House Majority Leader Eric Cantor (R-Va.) is one of those members of Congress. Because of his leadership position, he has had to walk a fine line on sequestration. Asked for Cantor's position, spokesman Doug Heye noted that the House had already acted to replace the cuts "while the Senate and the Obama administration have sat idly by." Does Cantor want to avoid the defense cuts? "We've talked about replacement cuts all along," replied Heye.

Other Virginians are resorting to more dire descriptions.

Democratic Rep. Jim Moran's district in Northern Virginia would be hit hard by sequestration, he said, pointing to the military contractors and industries tied to federal funding. For a while, he said he assumed that Congress would never let the cuts happen. After all, the defense industry strategically tries to have operations in all districts so that every member would feel the pressure to keep funding levels up. But now, he's resigned to inaction.

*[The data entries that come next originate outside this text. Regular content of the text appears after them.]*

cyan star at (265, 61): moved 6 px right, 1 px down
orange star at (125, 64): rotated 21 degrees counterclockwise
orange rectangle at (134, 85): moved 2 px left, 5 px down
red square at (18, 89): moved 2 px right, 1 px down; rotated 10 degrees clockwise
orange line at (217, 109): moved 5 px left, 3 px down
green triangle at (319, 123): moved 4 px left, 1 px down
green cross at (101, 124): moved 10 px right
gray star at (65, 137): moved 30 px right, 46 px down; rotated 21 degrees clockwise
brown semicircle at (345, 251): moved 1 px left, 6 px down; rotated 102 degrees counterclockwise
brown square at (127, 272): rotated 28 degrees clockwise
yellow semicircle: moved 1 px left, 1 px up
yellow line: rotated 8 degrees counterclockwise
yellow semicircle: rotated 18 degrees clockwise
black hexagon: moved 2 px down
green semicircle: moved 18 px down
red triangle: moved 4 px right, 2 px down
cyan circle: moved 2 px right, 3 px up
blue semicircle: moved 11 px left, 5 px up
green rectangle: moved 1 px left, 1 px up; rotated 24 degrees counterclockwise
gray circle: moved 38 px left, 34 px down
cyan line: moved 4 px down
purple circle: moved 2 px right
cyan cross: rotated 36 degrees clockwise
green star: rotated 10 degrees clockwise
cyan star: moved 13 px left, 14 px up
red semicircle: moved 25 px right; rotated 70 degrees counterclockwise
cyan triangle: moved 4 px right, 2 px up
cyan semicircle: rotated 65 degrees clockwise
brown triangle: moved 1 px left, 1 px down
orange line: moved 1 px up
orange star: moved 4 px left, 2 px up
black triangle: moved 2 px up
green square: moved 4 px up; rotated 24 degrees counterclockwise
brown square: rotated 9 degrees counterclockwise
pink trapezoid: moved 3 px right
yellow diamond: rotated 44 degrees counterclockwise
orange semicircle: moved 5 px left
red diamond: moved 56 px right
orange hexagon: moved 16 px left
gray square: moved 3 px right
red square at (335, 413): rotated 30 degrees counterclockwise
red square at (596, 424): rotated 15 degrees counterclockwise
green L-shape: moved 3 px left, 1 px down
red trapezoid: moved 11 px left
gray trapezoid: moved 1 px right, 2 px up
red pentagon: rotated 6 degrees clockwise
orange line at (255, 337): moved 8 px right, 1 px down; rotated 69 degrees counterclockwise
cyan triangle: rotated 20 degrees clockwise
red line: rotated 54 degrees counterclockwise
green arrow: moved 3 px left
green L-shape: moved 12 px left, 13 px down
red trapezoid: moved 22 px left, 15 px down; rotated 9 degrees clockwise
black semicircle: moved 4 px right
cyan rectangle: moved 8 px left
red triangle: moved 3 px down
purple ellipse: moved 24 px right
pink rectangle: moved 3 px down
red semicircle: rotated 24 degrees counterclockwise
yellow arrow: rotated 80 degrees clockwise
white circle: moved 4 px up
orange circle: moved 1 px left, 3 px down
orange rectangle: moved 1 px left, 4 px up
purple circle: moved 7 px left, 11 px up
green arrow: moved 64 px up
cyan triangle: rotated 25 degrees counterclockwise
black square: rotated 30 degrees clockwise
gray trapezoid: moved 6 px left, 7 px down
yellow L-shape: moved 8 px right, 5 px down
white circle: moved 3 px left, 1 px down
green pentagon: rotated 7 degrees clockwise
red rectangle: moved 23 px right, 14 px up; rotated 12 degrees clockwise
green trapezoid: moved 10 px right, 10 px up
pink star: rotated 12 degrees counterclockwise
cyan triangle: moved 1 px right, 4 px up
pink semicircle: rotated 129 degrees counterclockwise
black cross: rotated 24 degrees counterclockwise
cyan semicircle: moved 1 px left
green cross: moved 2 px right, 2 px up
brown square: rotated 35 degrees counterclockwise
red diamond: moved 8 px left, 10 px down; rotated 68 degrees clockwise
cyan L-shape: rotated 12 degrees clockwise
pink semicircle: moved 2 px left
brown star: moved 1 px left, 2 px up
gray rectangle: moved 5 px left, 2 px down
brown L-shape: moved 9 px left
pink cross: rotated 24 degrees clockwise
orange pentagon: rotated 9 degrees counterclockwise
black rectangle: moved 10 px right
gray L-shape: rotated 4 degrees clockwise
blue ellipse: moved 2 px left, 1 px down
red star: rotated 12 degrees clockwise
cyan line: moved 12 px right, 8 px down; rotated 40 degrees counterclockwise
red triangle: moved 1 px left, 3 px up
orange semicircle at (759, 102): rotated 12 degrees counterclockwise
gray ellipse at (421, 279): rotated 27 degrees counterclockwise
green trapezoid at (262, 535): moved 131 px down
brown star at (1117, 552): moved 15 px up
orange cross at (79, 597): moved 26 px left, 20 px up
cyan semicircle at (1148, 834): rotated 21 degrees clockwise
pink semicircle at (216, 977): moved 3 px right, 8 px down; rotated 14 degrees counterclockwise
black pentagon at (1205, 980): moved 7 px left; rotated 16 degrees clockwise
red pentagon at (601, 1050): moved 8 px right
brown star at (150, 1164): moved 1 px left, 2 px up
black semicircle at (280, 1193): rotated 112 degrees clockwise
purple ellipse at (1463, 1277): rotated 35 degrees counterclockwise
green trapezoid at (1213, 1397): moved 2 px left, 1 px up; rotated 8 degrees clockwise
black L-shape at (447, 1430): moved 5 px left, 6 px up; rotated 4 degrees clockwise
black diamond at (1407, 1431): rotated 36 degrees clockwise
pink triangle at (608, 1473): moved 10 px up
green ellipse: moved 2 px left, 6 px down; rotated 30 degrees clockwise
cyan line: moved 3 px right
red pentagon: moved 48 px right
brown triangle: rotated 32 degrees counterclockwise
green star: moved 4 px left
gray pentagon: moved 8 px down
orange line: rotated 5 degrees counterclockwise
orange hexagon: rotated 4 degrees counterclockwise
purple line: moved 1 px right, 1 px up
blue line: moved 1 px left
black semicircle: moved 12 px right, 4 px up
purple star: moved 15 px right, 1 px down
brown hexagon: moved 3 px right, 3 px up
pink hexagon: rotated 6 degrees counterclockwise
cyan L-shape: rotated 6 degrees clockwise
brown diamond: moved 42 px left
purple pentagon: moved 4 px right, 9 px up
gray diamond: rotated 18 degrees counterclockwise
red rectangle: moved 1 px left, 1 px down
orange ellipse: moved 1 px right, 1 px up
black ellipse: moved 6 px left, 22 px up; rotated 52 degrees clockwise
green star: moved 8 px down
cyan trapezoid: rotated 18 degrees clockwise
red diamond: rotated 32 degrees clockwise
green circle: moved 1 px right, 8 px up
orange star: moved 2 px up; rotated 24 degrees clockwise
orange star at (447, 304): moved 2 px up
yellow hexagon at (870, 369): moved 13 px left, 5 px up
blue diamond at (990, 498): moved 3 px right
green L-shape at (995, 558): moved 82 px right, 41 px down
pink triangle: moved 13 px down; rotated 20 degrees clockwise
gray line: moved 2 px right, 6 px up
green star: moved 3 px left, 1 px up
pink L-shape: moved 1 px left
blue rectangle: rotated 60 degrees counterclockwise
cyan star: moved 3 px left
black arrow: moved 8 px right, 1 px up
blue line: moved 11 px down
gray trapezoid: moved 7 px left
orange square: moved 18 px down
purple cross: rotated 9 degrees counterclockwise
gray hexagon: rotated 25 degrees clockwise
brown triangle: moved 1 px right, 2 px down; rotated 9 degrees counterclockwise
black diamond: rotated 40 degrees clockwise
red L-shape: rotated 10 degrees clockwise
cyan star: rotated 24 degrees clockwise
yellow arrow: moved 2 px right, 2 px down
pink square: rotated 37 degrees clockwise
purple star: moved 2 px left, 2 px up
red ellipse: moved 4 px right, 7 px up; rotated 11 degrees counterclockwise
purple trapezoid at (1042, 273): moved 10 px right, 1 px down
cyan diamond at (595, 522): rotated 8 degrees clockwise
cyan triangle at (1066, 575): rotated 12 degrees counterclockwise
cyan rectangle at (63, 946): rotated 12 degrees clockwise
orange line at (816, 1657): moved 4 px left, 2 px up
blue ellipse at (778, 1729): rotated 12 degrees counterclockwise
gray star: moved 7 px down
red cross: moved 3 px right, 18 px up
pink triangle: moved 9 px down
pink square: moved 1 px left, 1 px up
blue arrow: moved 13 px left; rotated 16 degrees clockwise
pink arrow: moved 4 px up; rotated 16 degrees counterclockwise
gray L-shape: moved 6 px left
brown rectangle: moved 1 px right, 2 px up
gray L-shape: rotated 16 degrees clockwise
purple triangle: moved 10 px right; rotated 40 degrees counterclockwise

"Lately I have to tell constituents that I think the sequester is probably going to go through," Moran told The Huffington Post. "The only hope right now is that it goes through and the damage is severe enough that the Congress reverses itself after it starts to be implemented.

"There is a change in attitude within the Republican Party to be willing to cut defense," Moran continued. "And I'm a little surprised myself. But I think that some of the new members are not as protective of defense spending as others have been. They probably haven't been representing their district long enough to realize how important it is in their district or how much defense spending exists in their district.

"I think this is a Republican Party that [chairman of the House Armed Services Committee] Buck McKeon (R-Calif.) doesn't understand."

McKeon's office did not return a request for comment.